== Job item ==
Repeat word for word the lines below, beginning at the line that contains "Single person" and stopping after the line that contains "Which series has the largest".

== Records to use ==
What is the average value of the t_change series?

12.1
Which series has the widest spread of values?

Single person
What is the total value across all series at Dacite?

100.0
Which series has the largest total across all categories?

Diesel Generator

==

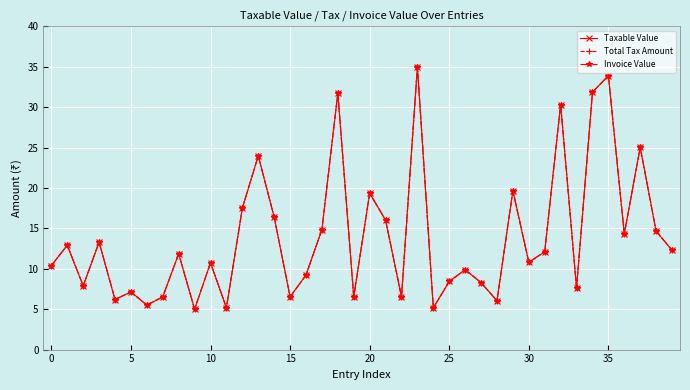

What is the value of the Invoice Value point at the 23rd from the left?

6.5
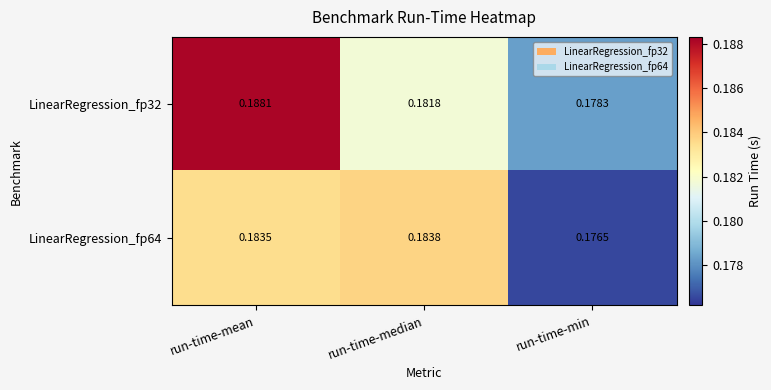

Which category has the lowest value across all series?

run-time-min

== Answer space ==
Single person
What is the total value across all series at Dacite?

100.0
Which series has the largest total across all categories?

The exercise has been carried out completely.